*ACTION ITEM*
In the records below, change every "数据分析" to "数据统计", and leave everything else as it is.

*SUPPLIED RECORDS*
-----

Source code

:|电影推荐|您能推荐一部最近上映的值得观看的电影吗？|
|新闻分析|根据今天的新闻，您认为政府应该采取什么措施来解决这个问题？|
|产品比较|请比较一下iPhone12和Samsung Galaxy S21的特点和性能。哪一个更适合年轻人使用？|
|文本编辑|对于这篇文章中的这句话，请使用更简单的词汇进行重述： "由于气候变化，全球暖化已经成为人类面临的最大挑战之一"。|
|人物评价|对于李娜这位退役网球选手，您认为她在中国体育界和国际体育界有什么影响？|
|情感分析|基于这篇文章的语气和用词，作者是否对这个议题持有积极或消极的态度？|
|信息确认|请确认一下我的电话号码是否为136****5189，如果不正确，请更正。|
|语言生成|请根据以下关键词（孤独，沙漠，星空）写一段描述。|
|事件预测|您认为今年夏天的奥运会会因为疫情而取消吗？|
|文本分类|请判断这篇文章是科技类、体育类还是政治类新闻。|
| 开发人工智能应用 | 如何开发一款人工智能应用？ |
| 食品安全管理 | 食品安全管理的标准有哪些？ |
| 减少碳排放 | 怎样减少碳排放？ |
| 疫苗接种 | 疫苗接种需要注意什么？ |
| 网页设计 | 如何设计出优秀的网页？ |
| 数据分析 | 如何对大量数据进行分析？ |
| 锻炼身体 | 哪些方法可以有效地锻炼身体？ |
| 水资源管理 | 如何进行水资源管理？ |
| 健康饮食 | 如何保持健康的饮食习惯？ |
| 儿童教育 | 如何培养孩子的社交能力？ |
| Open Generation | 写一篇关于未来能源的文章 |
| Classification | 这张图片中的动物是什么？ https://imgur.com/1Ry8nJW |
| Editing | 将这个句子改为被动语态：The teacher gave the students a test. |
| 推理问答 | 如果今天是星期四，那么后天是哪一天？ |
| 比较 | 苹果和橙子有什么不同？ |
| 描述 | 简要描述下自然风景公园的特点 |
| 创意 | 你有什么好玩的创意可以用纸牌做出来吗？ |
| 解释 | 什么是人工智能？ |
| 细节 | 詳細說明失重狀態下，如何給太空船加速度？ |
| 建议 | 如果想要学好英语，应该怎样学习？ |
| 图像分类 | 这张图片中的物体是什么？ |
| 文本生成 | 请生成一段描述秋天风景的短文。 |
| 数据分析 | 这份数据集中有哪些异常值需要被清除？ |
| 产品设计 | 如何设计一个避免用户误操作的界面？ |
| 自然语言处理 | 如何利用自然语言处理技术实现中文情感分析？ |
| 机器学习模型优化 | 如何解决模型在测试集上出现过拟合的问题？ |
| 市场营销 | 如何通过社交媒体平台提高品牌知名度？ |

-----

*ANSWER TO THIS PROBLEM*
Source code

:|电影推荐|您能推荐一部最近上映的值得观看的电影吗？|
|新闻分析|根据今天的新闻，您认为政府应该采取什么措施来解决这个问题？|
|产品比较|请比较一下iPhone12和Samsung Galaxy S21的特点和性能。哪一个更适合年轻人使用？|
|文本编辑|对于这篇文章中的这句话，请使用更简单的词汇进行重述： "由于气候变化，全球暖化已经成为人类面临的最大挑战之一"。|
|人物评价|对于李娜这位退役网球选手，您认为她在中国体育界和国际体育界有什么影响？|
|情感分析|基于这篇文章的语气和用词，作者是否对这个议题持有积极或消极的态度？|
|信息确认|请确认一下我的电话号码是否为136****5189，如果不正确，请更正。|
|语言生成|请根据以下关键词（孤独，沙漠，星空）写一段描述。|
|事件预测|您认为今年夏天的奥运会会因为疫情而取消吗？|
|文本分类|请判断这篇文章是科技类、体育类还是政治类新闻。|
| 开发人工智能应用 | 如何开发一款人工智能应用？ |
| 食品安全管理 | 食品安全管理的标准有哪些？ |
| 减少碳排放 | 怎样减少碳排放？ |
| 疫苗接种 | 疫苗接种需要注意什么？ |
| 网页设计 | 如何设计出优秀的网页？ |
| 数据统计 | 如何对大量数据进行分析？ |
| 锻炼身体 | 哪些方法可以有效地锻炼身体？ |
| 水资源管理 | 如何进行水资源管理？ |
| 健康饮食 | 如何保持健康的饮食习惯？ |
| 儿童教育 | 如何培养孩子的社交能力？ |
| Open Generation | 写一篇关于未来能源的文章 |
| Classification | 这张图片中的动物是什么？ https://imgur.com/1Ry8nJW |
| Editing | 将这个句子改为被动语态：The teacher gave the students a test. |
| 推理问答 | 如果今天是星期四，那么后天是哪一天？ |
| 比较 | 苹果和橙子有什么不同？ |
| 描述 | 简要描述下自然风景公园的特点 |
| 创意 | 你有什么好玩的创意可以用纸牌做出来吗？ |
| 解释 | 什么是人工智能？ |
| 细节 | 詳細說明失重狀態下，如何給太空船加速度？ |
| 建议 | 如果想要学好英语，应该怎样学习？ |
| 图像分类 | 这张图片中的物体是什么？ |
| 文本生成 | 请生成一段描述秋天风景的短文。 |
| 数据统计 | 这份数据集中有哪些异常值需要被清除？ |
| 产品设计 | 如何设计一个避免用户误操作的界面？ |
| 自然语言处理 | 如何利用自然语言处理技术实现中文情感分析？ |
| 机器学习模型优化 | 如何解决模型在测试集上出现过拟合的问题？ |
| 市场营销 | 如何通过社交媒体平台提高品牌知名度？ |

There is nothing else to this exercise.